- [Your instructions]
Recast the records from the line with "Count the number" up to and including the line with "Where does the" as a JSON list of strings, one per line, with blank lines and pictures left out.

- [The records]
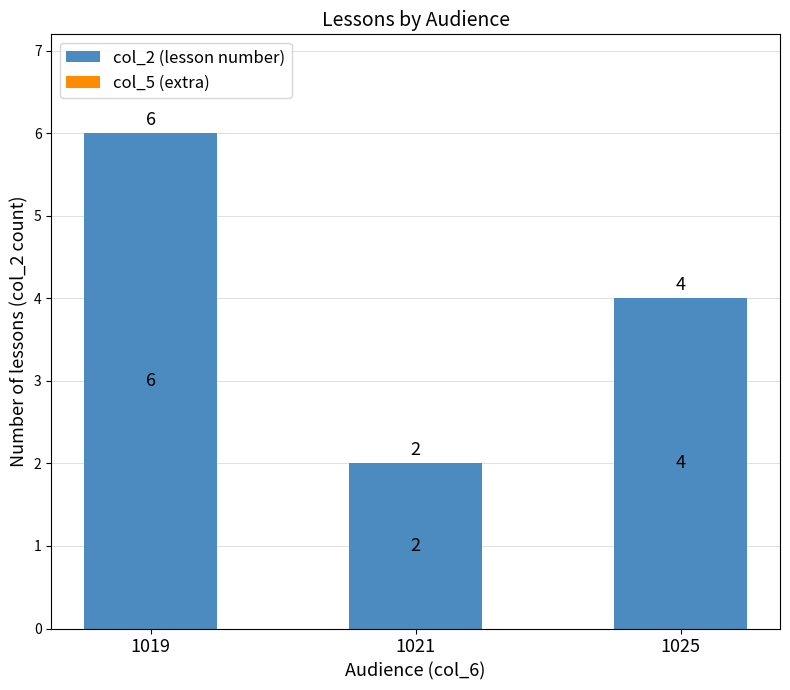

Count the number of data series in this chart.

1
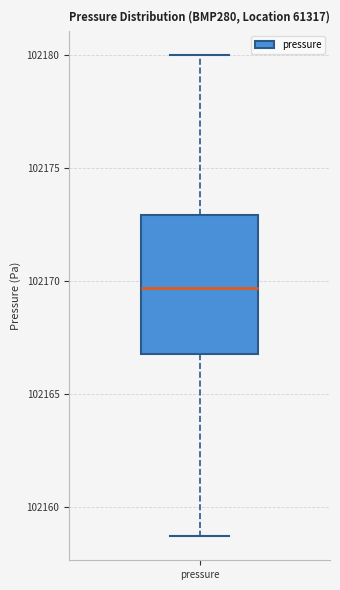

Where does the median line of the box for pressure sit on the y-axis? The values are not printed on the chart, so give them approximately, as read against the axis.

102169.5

---

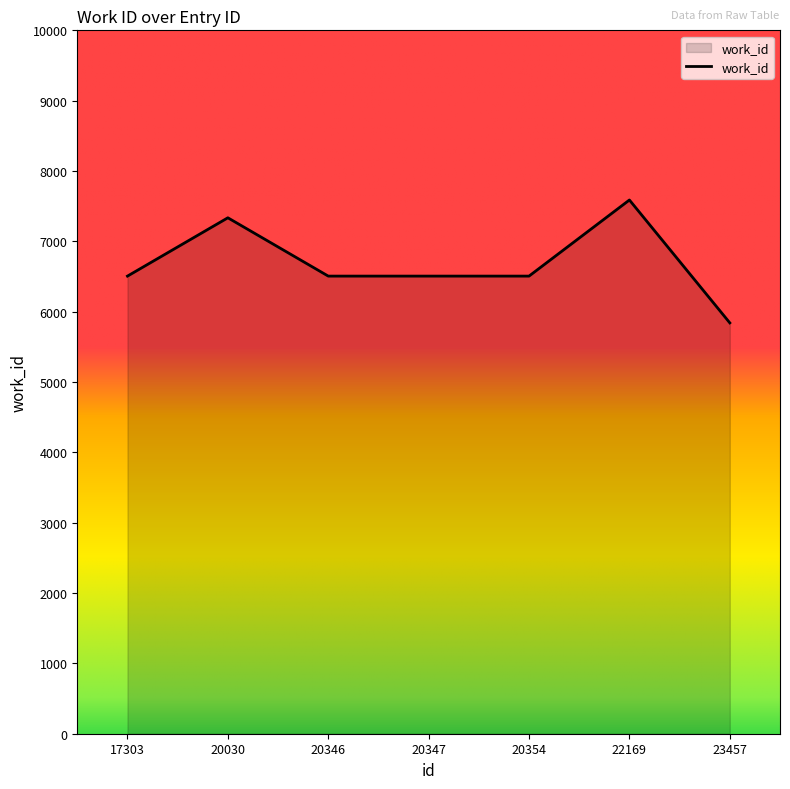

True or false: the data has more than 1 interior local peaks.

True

- [Solution]
[
  "Count the number of data series in this chart.",
  "1",
  "Where does the median line of the box for pressure sit on the y-axis? The values are not printed on the chart, so give them approximately, as read against the axis."
]